Today, the gruesome possibility of a 2024 Biden-Trump rematch underscores a Hamilton misjudgment: He said in Federalist 68 there is a “constant probability” of presidents “pre-eminent for ability and virtue.” Banning senators from the presidency would increase the probability of having senators who are interested in being senators, and would increase the probability of avoiding Presidents who have never run anything larger than a Senate office. Who have confused striking poses — in the Capitol, on Twitter — with governing. Who have delegated legislative powers to the executive — for example, who have passed sentiment-affirmations masquerading as laws: Hurray for education and the environment; the executive branch shall fill in the details.
And who have been comfortable running the government on continuing resolutions (at existing funding levels) because Congress is incapable of budgeting. There have been 128 CRs in the previous 25 fiscal years — 41 since 2012. Why look for presidents among senators, who have made irresponsibility routine?

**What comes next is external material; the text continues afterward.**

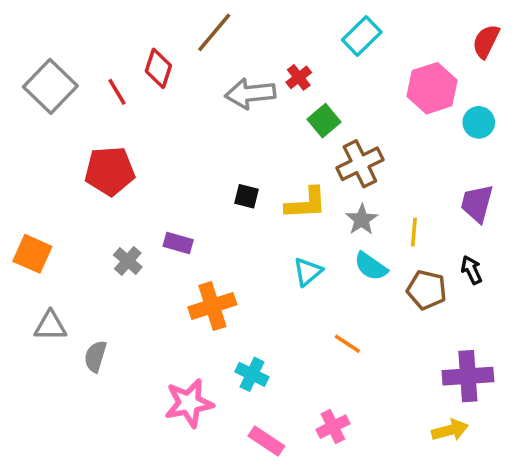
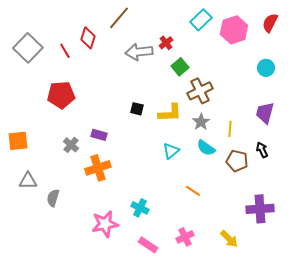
pink hexagon: (432, 88) -> (234, 30), moved
orange square: (32, 254) -> (18, 141), turned -30
orange cross: (212, 306) -> (98, 168), moved
yellow arrow: (450, 430) -> (229, 239), moved, turned 60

The 328 senators of the previous 50 years have illustrated the tyranny of the bell-shaped curve: a few of them dreadful, a few excellent, most mediocre. Although Josh Hawley, Missouri’s freshman Republican, might not be worse than all the other 327, he exemplifies the worst about would-be presidents incubated in the Senate. Arriving there in January 2019, he hit the ground running — away from the Senate. Twenty-four months later, he was the principal catalyst of the attempted nullification of the presidential election preceding the one that he hopes will elevate him. Nimbly clambering aboard every passing bandwagon that can carry him to the Fox News greenroom, he treats the Senate as a mere steppingstone for his ascent to an office commensurate with his estimate of his talents.
Read the entire here. Will is picking on Hawley in this piece, but the same might be said about Ted Cruz, Tom Cotton, Ben Sasse, Marco Rubio, Cory Booker, Amy Klobuchar, Rand Paul, Rick Scott, Elizabeth Warren, and Bernie Sanders.